# red dot turkey scope?



## Radar21 (Jun 20, 2008)

Any recomendations??? Tasco, Bushnell?


----------



## duckmander (Aug 25, 2008)

the only thing i don't like about mine is i either have to turn it on and leave it. or they get in my lap and i need to turn it on. if i leave it on i usually find the battery is dead when i am ready to shoot..

but when it all works out right you cant beat one.

my buddy just put a Bushnell hollow sight on a bull pup 9mm something. 
I'm not into those type of guns. but i looked through that scope directly at the sun and i could still see the retical. this don't happen with a red dot.

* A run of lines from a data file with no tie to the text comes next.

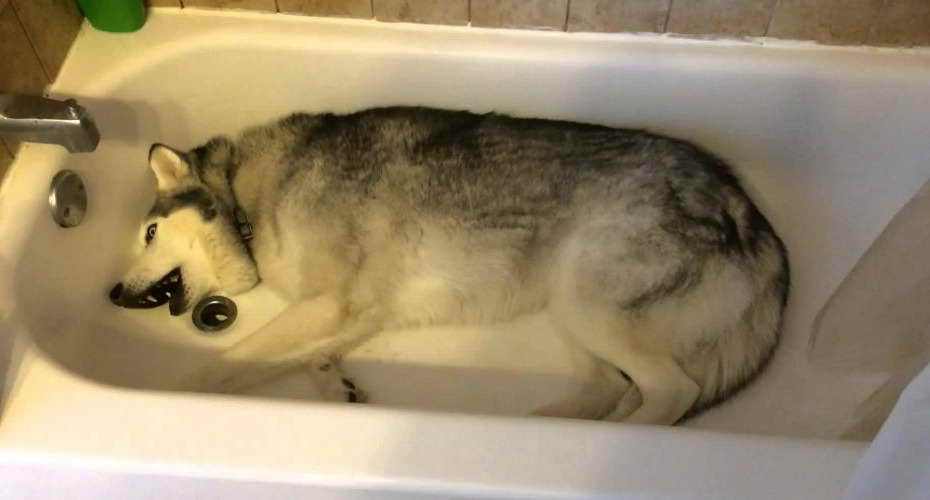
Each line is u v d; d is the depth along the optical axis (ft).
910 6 4.51
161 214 4.51
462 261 4.58
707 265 4.24
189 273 4.71
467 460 2.97
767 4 4.57
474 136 4.57
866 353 3.63
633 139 4.55
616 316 4.30
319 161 4.62
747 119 4.96
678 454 2.97
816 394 4.50
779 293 4.48
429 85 4.97
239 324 4.92
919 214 3.22
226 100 5.08
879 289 3.41
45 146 4.06
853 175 5.13
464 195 4.50
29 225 3.88
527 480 2.92
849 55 4.73
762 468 2.93
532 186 4.46
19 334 3.50
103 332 4.68
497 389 4.66
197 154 4.75
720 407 4.49
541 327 4.90
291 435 3.04
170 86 4.86
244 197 4.77
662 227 4.24
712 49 4.75
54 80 4.49
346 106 5.13
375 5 4.79
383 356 4.78
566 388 4.66
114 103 4.58
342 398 4.52
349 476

i have since gone to fiber optic rifle sights. and love them. not as much as the red dot but no batteries required.

i think the hollow sight is the ticket. check one out and see what you think.

good luck.


----------



## Wyomingpredator (Oct 16, 2007)

one thing to keep in mind is red dot scopes are illegal in a couple states. I know Wyoming they are illegal. Thr reasoning is that state law says you cannot use artificial light to hunt. The law is not intended for these it is intended for spottlighting but has not been modified. the law is more specific than that but thats the main point.


----------



## Bernie P. (Sep 25, 2008)

My 835 has fiber optics on the turkey barrel.I put a Bushnell RD on the slug barrel.Works great and should work as well for turkey.


----------